VOLtage-based Contrast Media AdaptatioN in Coronary Computed Tomography Angiography

Status:
Completed

Trial end date:
2019-02-11

Target enrollment:
0

Participant gender:
All

Summary

The purpose of this study is to prospectively evaluate the effectiveness of low-volume contrast media (CM) injection protocols adapted to tube voltage in patients undergoing Coronary Computed Tomography Angiography (CCTA).

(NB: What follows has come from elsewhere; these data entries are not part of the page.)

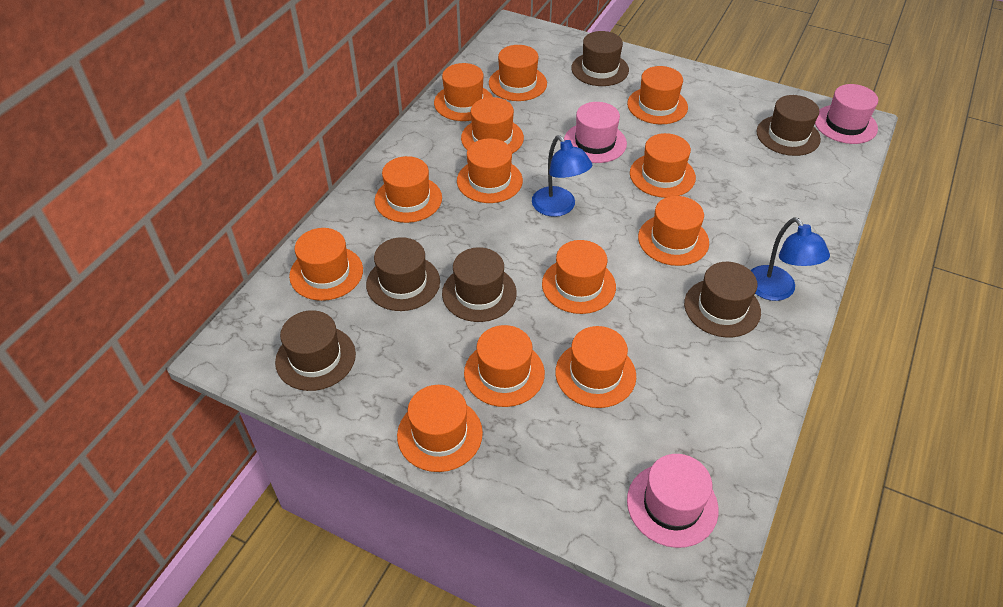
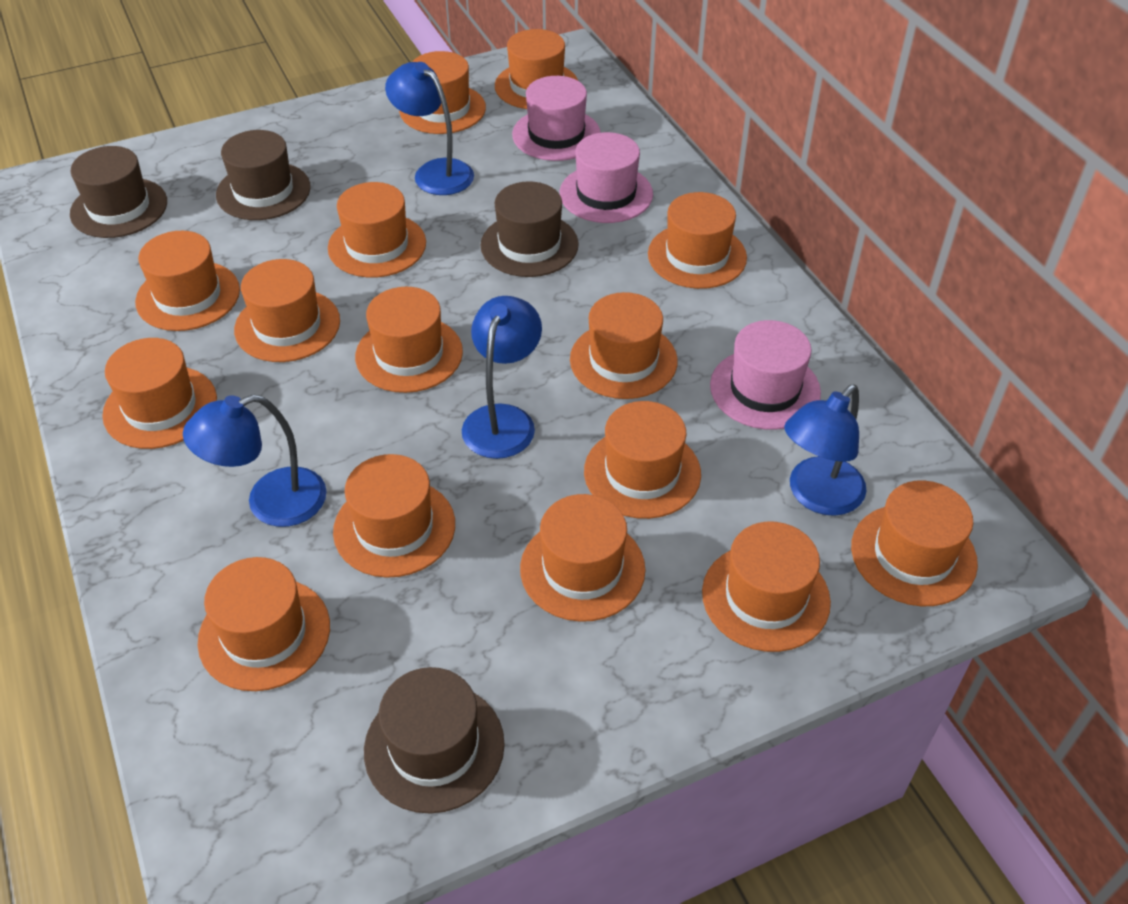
blue lamp: 2 -> 4
brown hat: 6 -> 4
orange hat: 13 -> 15

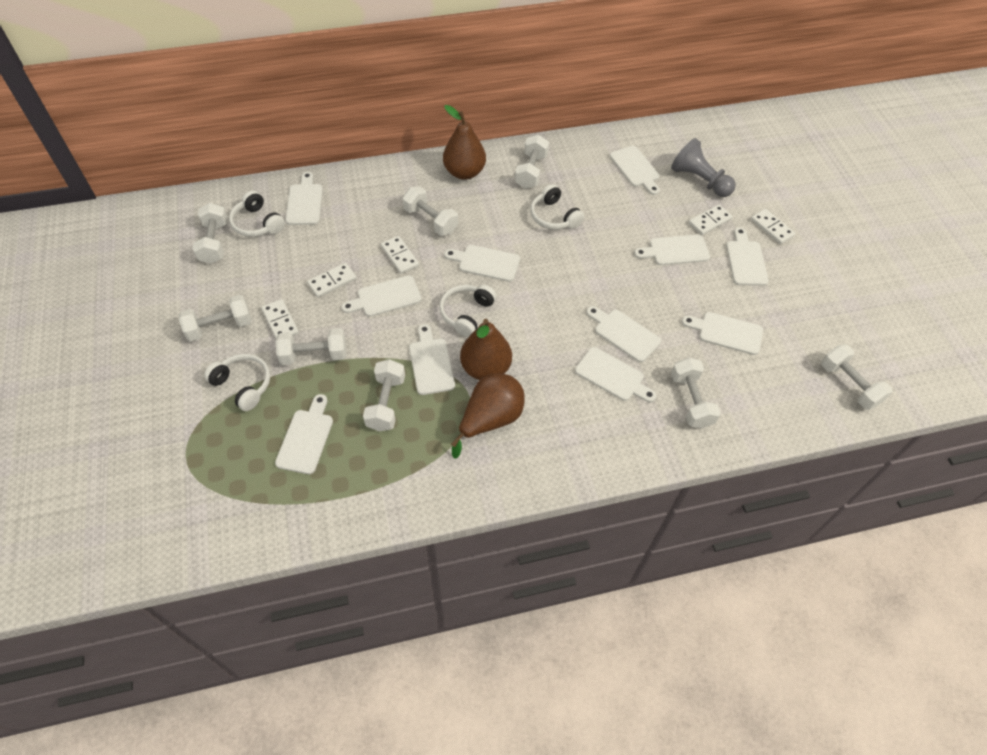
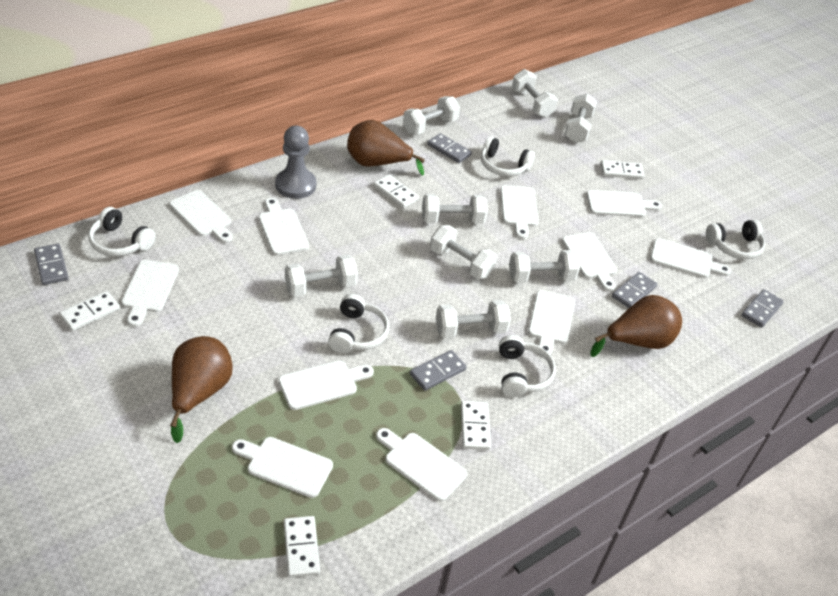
grey domino: 0 -> 5
white headphones: 4 -> 5

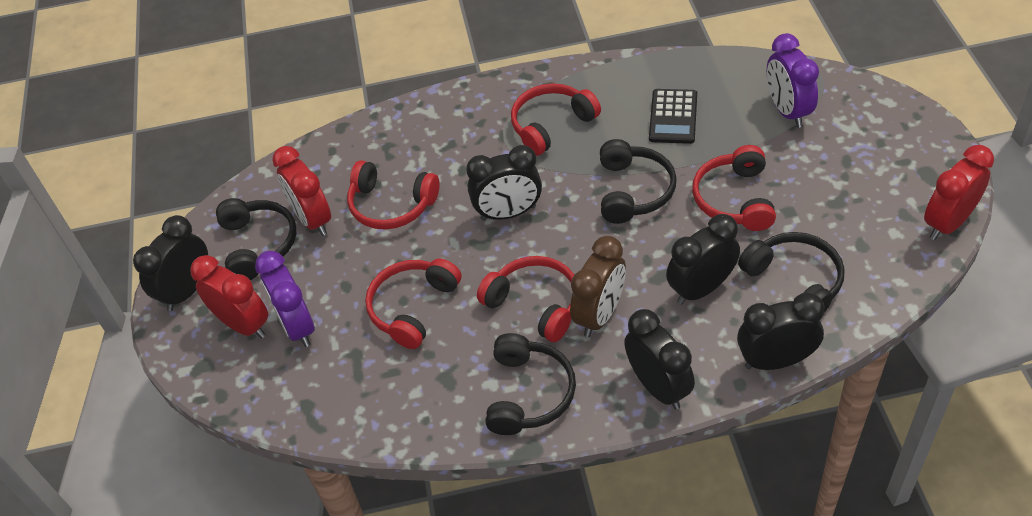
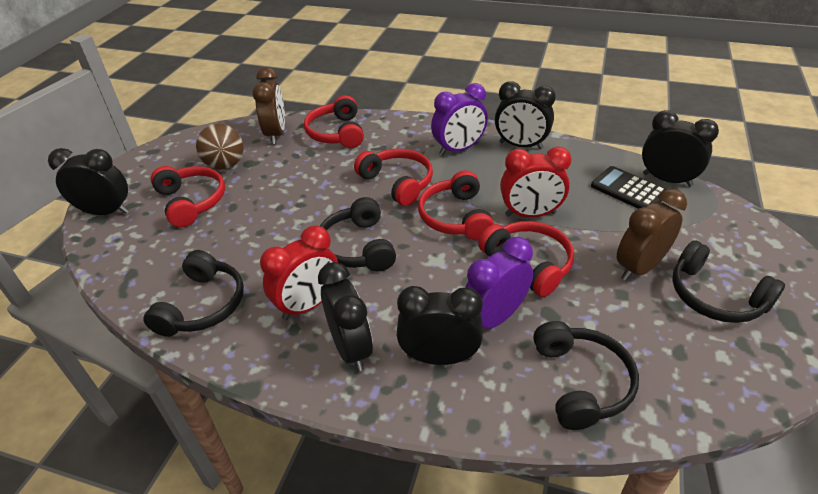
brown ball: 0 -> 1
brown clock: 1 -> 2
red clock: 3 -> 2

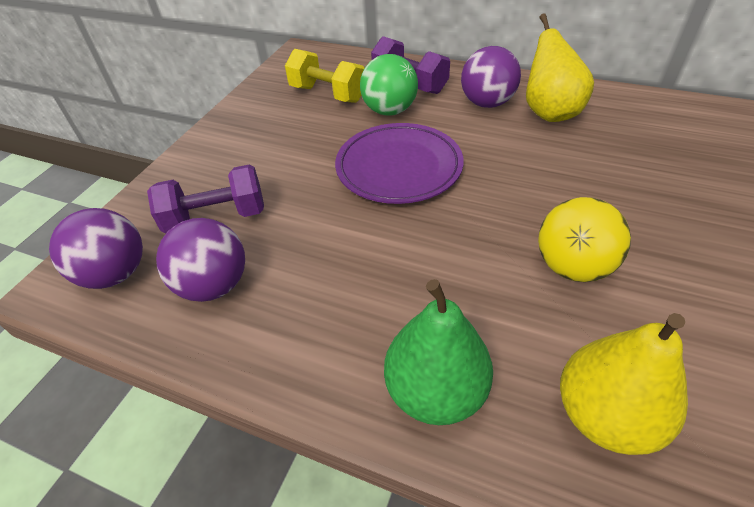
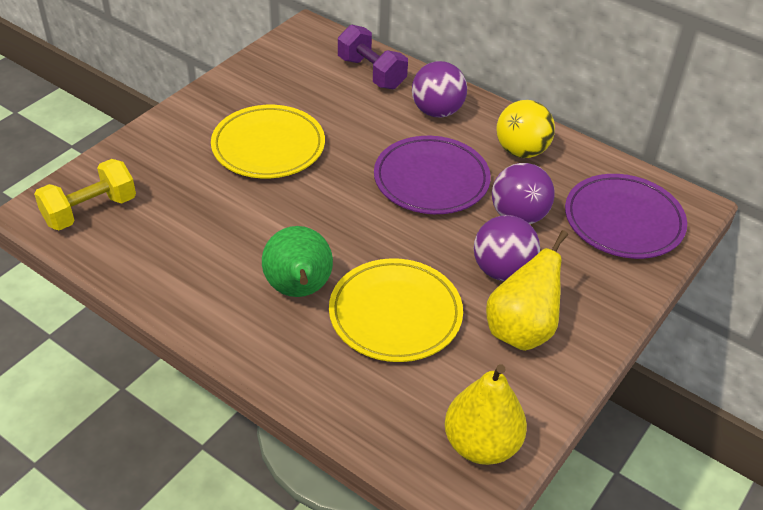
green ball: 1 -> 0
purple dumbbell: 2 -> 1
purple plate: 1 -> 2
yellow plate: 0 -> 2

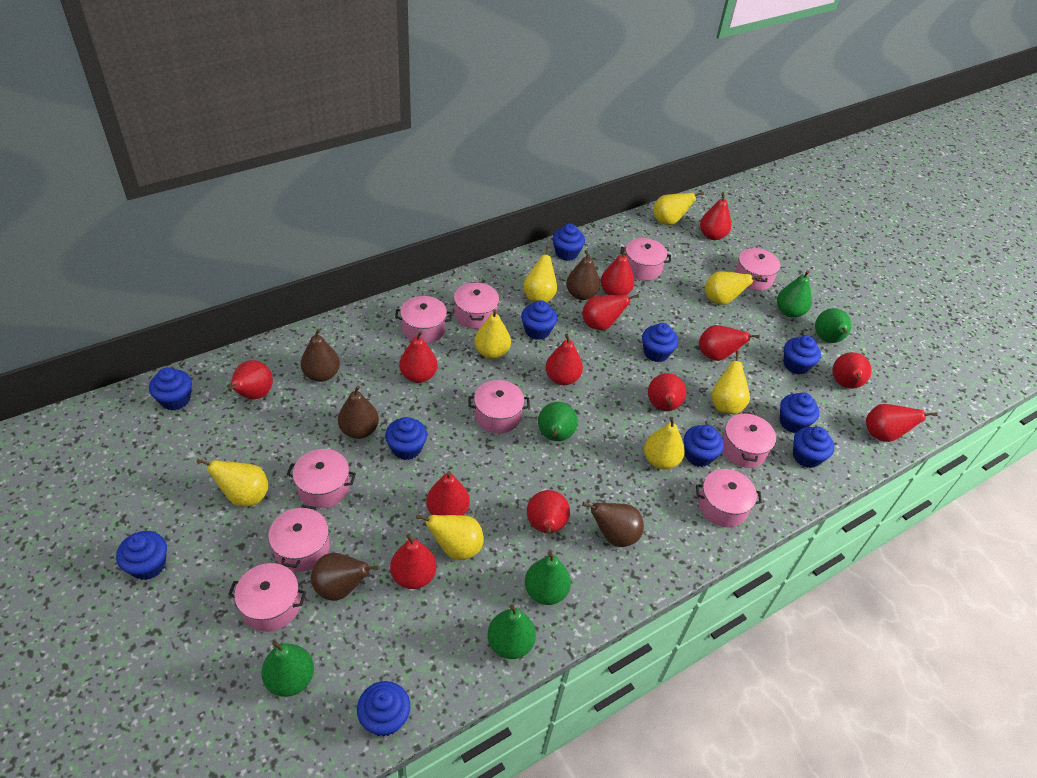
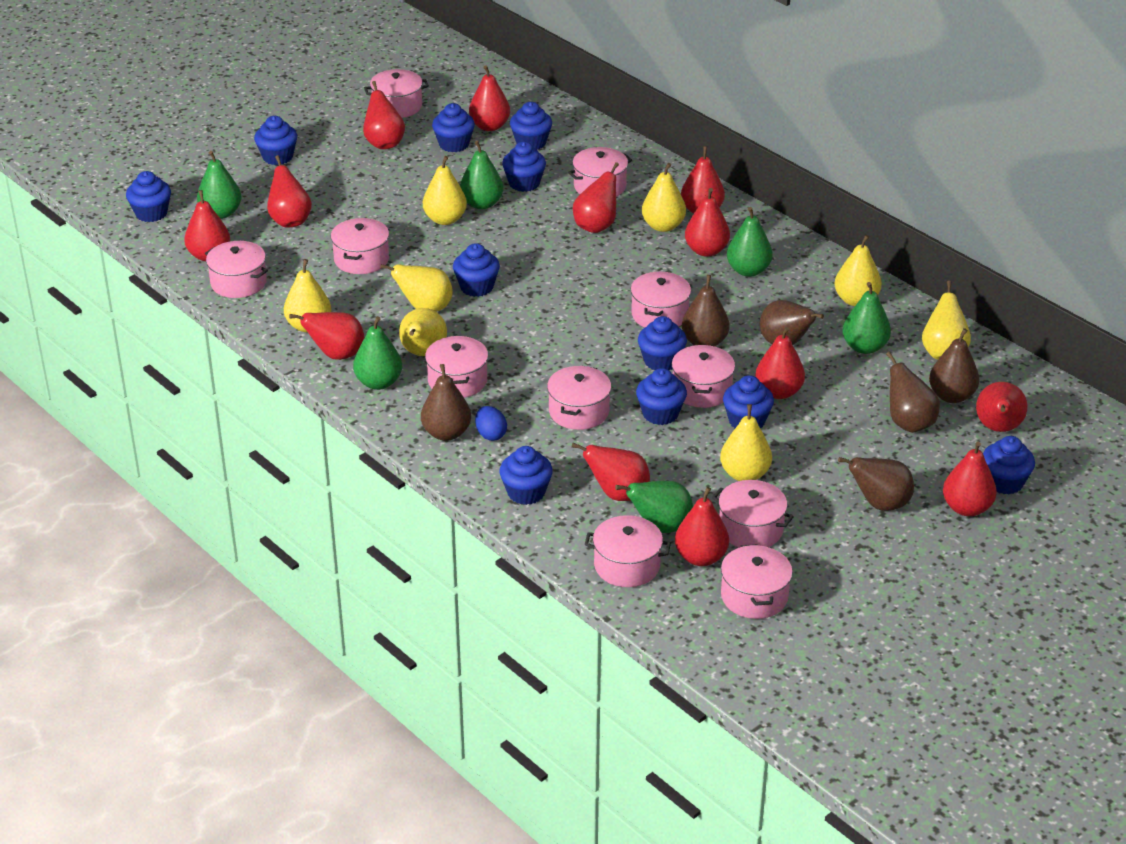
blue egg: 0 -> 1
brown pear: 5 -> 6
pink pot: 10 -> 11

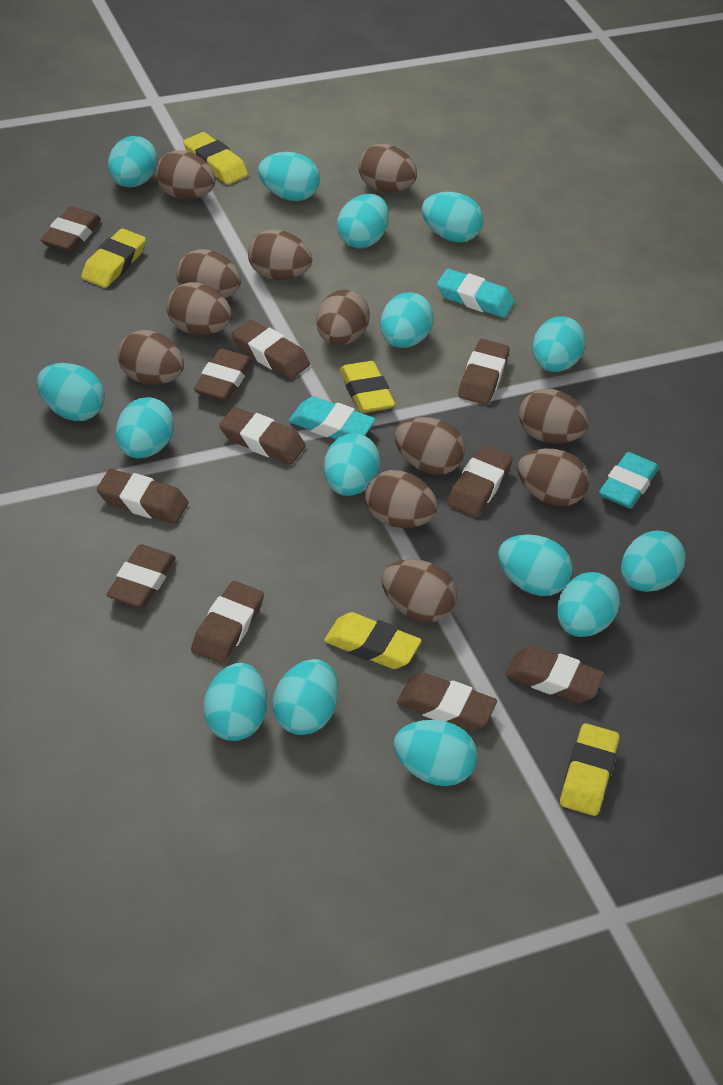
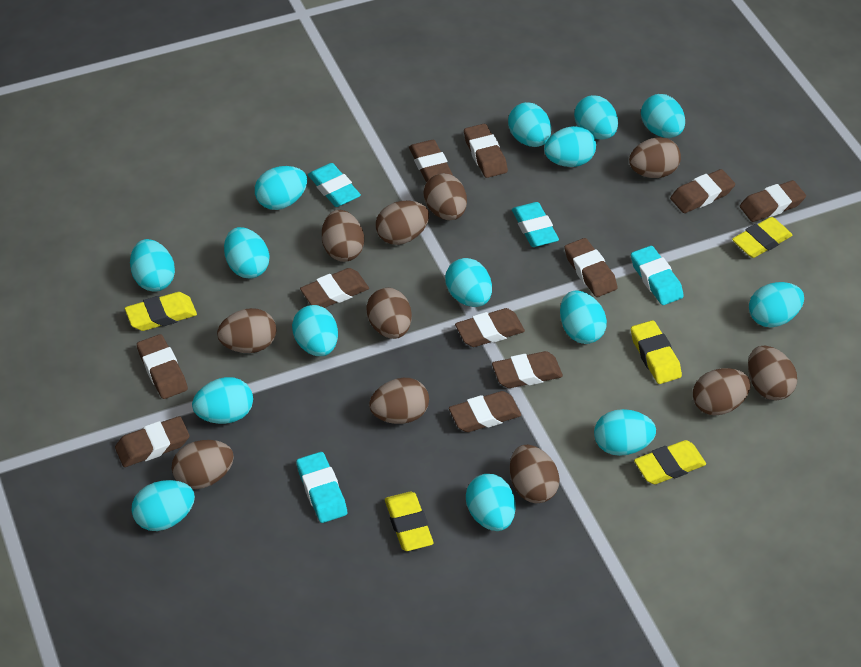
brown egg: 12 -> 11
turquoise eraser: 3 -> 4

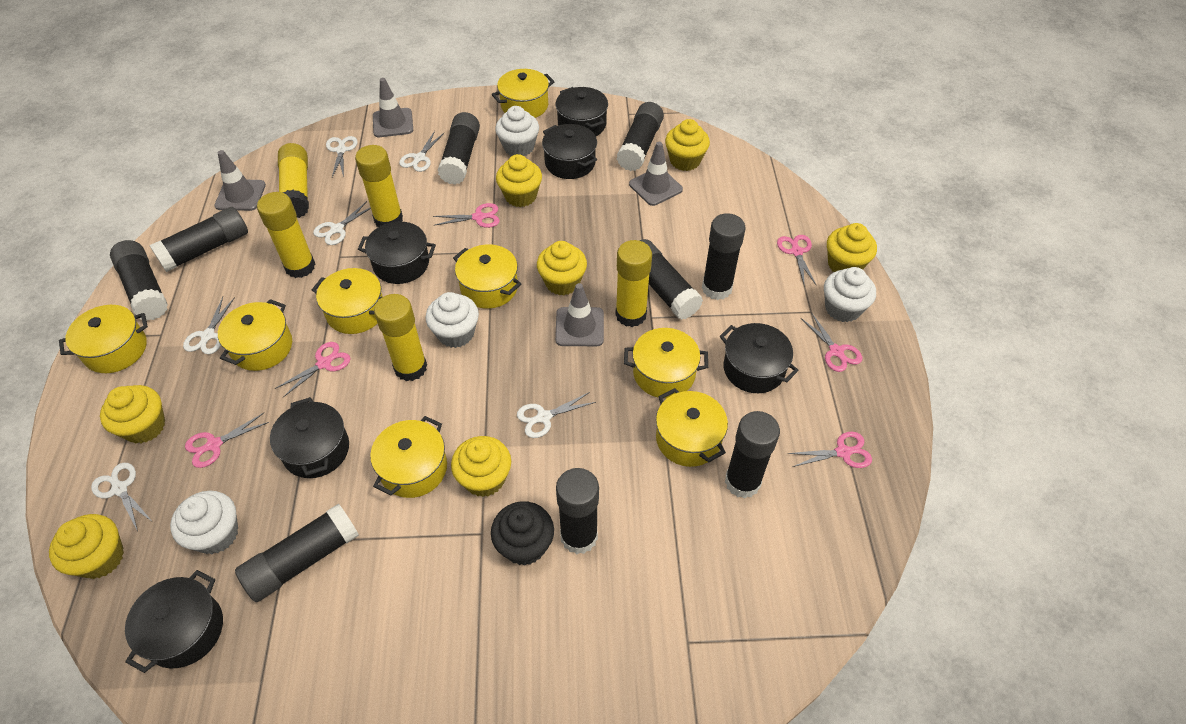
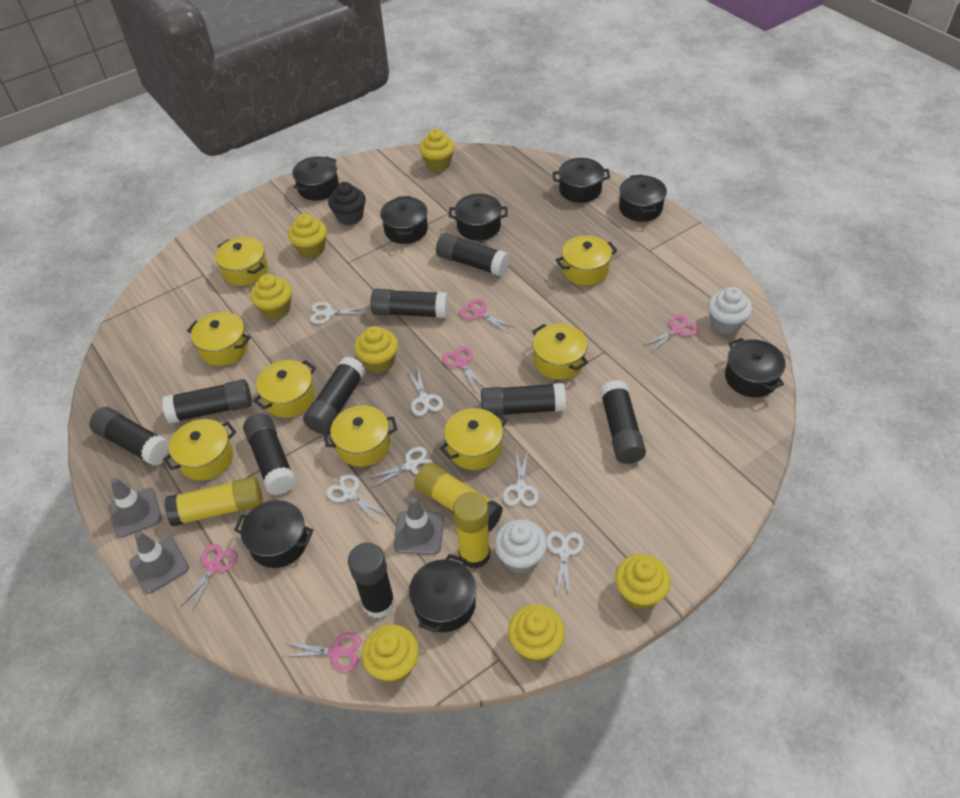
black pot: 6 -> 8
grey traffic cone: 4 -> 3
pink scissors: 6 -> 5
white cupcake: 4 -> 2
yellow glue stick: 5 -> 3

Accepts Healthy Volunteers?

Details

Lead Sponsor:

Medical University of South Carolina

Collaborator:

Bayer

Criteria

Inclusion Criteria:

1. Referred for a clinically indicated CCTA scan.

2. Subject must be 18 - 85 years of age.

3. Subject must provide written informed consent prior to any study-related procedures
being performed.

4. Subject must be willing to comply with all clinical study procedures.

Exclusion Criteria:

1. Subject is a pregnant or nursing female. Exclude the possibility of pregnancy:

- By testing (serum or urine beta HCG) within 24 hours before study agent
administration, or

- By surgical sterilization, or

- Post-menopausal, with minimum one (1) year history without menses.

2. Subject is chosen by the automated tube voltage selection algorithm (or adjusted by
the technologist) to be scanned using a tube voltage that is not 70, 80, 90, 100, 110,
120, or 130 kV.

3. Subject is chosen by the automated tube voltage selection algorithm (or adjusted by
the technologist) to be scanned using a tube voltage that has previously reached the
maximum subject number (20 subjects per tube voltage).

4. Subject has an acute psychiatric disorder.

5. Subject is unwilling to comply with the requirements of the protocol.

6. Subject has previously entered this study.

7. Subject has an allergy against iodinated contrast agents or pharmaceutical stressors
used in this study.

8. Subject has impaired renal function (creatinine > 1.5 mg/dl).

9. Subject is in unstable condition.